Read A CSV From Standard Input (`stdin`)

Problem

You need to read and work with CSV data that is streaming into stdin.

Solution

Leverage DuckDB’s build-in methods for working with data from stdin.

Discussion

There are times when you don’t feel like taking the extra step make a temporary file associated with a running shell command process just to get access to the output from said command. One example might be analyzing various aspects of Git history.

We can take advantage of DuckDB’s ability to read from stdin to avoid creating unnecessary cruft.

Let’s see who are the top authors of Git commits to RStudio’s IDE (what, you don’t keep an up-to-date fork/clone of RStudio lying around?):

cd ~/Development/clones/rstudio
git pull > /dev/null # get the latest commits
git log --pretty=format:%as,%an | \
  duckdb -c "
FROM read_csv('/dev/stdin', columns = { 
  'day': 'DATE',
  'author': 'VARCHAR'
})
SELECT 
  author, 
  COUNT(*) AS n_commits
GROUP BY 1
ORDER BY 2 DESC
"

┌─────────────────────┬───────────┐
│       author        │ n_commits │
│       varchar       │   int64   │
├─────────────────────┼───────────┤
│ JJ Allaire          │     12302 │
│ Kevin Ushey         │      7196 │
│ Jonathan McPherson  │      5551 │
│ Gary Ritchie        │      2649 │
│ Gary                │      1863 │
│ Javier Luraschi     │      1848 │
│ Jonathan            │      1598 │
│ Joe Cheng           │      1568 │
│ Maria Semple        │       907 │
│ melissa-barca       │       698 │
│ Charles Teague      │       666 │
│ karl@rstudio.com    │       477 │
│ Matheus Tavares     │       299 │
│ Jackie Gutman       │       291 │
│ Tim Mok             │       288 │
│ Jeff Vroom          │       273 │
│ Karl Feinauer       │       270 │
│ Melissa Barca       │       240 │
│ Jacqueline Gutman   │       212 │
│ Romain François     │       186 │
│     ·               │         · │
│     ·               │         · │
│     ·               │         · │
│ Adam Majer          │         1 │
│ Jacob Munro         │         1 │
│ Tracy Teal          │         1 │
│ rhinopotamus        │         1 │
│ Christophe Dervieux │         1 │
│ XiangyunHuang       │         1 │
│ giuseppec           │         1 │
│ Jon Harker          │         1 │
│ Thomas Themel       │         1 │
│ Jari Karppinen      │         1 │
│ fishgal64           │         1 │
│ Fredric Johansson   │         1 │
│ AWS Admin           │         1 │
│ Gábor Csárdi        │         1 │
│ David               │         1 │
│ ej                  │         1 │
│ Carl A. B. Pearson  │         1 │
│ pjd                 │         1 │
│ Sainath Adapa       │         1 │
│ Christian Brueffer  │         1 │
├─────────────────────┴───────────┤
│ 195 rows (40 shown)   2 columns │
└─────────────────────────────────┘

By having this data in a SQL context, we can ask questions that require some wrangling or use of many tools in other contexts.
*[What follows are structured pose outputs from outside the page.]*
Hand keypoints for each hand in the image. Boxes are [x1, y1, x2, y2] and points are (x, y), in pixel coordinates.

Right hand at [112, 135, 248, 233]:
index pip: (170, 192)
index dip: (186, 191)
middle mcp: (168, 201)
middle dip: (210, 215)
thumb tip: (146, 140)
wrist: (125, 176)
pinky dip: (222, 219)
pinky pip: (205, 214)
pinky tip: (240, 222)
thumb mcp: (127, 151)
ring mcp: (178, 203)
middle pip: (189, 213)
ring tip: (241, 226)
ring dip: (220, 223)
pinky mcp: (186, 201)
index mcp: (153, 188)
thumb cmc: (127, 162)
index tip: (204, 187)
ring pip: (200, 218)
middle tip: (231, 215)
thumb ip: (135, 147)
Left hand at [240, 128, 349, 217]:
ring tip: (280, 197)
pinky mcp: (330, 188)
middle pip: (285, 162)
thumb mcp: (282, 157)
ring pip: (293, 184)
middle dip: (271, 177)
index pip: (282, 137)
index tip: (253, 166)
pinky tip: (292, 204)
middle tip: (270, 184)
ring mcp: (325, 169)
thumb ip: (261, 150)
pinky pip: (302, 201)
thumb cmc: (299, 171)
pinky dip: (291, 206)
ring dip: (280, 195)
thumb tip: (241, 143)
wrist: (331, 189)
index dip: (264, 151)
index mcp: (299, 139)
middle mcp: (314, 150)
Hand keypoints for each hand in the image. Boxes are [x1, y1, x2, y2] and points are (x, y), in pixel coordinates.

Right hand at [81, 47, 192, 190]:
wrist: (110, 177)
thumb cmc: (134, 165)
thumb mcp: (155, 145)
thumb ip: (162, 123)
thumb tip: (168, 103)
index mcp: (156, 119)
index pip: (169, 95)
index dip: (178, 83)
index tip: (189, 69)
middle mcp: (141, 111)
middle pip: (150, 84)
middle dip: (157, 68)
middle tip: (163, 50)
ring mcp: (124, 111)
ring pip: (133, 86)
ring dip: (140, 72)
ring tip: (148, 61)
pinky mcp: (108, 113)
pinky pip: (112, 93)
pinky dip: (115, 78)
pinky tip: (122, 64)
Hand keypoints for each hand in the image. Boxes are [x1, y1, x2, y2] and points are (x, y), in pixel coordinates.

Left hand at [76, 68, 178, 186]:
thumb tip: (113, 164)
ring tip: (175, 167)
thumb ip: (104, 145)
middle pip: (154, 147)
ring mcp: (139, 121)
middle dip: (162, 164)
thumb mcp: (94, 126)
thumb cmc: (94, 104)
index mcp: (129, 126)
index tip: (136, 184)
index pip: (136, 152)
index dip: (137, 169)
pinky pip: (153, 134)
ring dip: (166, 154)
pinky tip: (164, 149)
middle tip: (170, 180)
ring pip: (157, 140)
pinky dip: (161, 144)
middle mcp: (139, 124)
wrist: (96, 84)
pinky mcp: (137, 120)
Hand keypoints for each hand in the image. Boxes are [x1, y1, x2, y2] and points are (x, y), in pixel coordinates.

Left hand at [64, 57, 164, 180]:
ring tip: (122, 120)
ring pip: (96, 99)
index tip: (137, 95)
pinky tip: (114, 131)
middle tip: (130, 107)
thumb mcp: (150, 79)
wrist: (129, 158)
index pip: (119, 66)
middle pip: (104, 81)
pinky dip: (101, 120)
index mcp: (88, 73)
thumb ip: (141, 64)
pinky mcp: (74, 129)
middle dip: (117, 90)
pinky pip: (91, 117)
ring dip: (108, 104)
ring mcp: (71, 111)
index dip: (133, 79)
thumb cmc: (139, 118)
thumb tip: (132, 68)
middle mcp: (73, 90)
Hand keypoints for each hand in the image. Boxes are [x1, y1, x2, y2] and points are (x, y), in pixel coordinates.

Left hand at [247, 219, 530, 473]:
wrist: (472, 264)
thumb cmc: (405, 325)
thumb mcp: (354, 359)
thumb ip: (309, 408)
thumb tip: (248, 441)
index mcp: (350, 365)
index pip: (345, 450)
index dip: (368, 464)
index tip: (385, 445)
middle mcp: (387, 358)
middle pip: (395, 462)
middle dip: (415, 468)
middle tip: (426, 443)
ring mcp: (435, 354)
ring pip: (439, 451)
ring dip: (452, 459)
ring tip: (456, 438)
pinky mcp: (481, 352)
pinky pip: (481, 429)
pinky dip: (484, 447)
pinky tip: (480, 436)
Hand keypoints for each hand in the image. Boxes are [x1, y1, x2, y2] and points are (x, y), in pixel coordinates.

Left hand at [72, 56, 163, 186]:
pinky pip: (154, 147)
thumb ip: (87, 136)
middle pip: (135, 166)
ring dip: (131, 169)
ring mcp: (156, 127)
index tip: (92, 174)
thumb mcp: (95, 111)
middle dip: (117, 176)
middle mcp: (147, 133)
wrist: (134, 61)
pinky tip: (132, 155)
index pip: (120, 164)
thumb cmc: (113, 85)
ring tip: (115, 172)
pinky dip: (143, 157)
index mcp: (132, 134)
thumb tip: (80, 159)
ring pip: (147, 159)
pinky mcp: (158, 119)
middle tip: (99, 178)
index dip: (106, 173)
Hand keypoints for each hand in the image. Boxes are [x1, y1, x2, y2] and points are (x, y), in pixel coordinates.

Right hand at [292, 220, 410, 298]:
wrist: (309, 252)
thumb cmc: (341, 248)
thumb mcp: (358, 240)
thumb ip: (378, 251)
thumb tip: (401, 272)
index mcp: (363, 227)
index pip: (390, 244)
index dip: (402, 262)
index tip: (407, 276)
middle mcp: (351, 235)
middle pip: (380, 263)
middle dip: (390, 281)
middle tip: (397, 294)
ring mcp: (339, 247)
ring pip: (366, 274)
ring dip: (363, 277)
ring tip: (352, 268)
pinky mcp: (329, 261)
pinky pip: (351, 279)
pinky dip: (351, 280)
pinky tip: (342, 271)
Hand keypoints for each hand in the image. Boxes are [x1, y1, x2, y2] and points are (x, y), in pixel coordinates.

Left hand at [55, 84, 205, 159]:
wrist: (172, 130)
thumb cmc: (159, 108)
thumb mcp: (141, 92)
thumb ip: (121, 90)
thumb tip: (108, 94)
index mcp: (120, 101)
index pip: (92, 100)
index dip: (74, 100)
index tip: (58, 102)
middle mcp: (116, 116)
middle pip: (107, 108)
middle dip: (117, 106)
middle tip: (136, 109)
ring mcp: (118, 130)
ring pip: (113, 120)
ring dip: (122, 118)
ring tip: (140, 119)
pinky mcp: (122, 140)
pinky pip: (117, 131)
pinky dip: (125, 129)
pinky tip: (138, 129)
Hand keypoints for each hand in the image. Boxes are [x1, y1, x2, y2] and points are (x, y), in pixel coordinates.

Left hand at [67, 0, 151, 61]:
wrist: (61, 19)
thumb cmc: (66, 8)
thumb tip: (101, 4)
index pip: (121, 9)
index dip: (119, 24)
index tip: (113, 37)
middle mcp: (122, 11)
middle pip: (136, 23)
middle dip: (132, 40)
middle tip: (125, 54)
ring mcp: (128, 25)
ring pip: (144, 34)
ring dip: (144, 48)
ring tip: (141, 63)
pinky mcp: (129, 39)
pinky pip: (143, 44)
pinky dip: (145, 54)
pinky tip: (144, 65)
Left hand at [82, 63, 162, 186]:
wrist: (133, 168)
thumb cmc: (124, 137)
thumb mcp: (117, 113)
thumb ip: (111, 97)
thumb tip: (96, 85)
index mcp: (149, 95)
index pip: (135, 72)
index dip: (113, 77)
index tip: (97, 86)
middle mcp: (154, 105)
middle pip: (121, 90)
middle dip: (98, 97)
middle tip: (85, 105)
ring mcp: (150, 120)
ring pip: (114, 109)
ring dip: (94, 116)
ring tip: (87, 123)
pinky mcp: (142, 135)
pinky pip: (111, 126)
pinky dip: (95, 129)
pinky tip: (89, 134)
Like, Who is the top author this month?

cd ~/Development/clones/rstudio
git pull > /dev/null # get the latest commits
git log --pretty=format:%as,%an | \
  duckdb -markdown -c "
FROM read_csv('/dev/stdin', 
  auto_detect = false, 
  columns = { 
    'day': 'DATE',
    'author': 'VARCHAR'
  }
)
SELECT
  strftime(date_trunc('month', day), '%Y %B') AS month,  
  author,
  COUNT(*) AS n_commits_this_month
WHERE
  date_trunc('month', day) = date_trunc('month', now()::DATE)
GROUP BY 1, 2
ORDER BY 3 DESC
"

month	author	n_commits_this_month
2024 March	Kevin Ushey	50
2024 March	Gary Ritchie	41
2024 March	olivroy	16
2024 March	Zach Hannum	4
2024 March	GCRev	4
2024 March	Ashley Henry	4
2024 March	Graham Held	3
2024 March	Tim Mok	1
2024 March	Melissa Barca	1
2024 March	petetronic	1
2024 March	Mervin Fansler	1
2024 March	Pete	1
2024 March	Adam Foryś	1

Remember, you can always use tee to store a copy of the data you’re piping into DuckDB if you think you’ll need to reprocess it, especially if generating the CSV is resource intensive.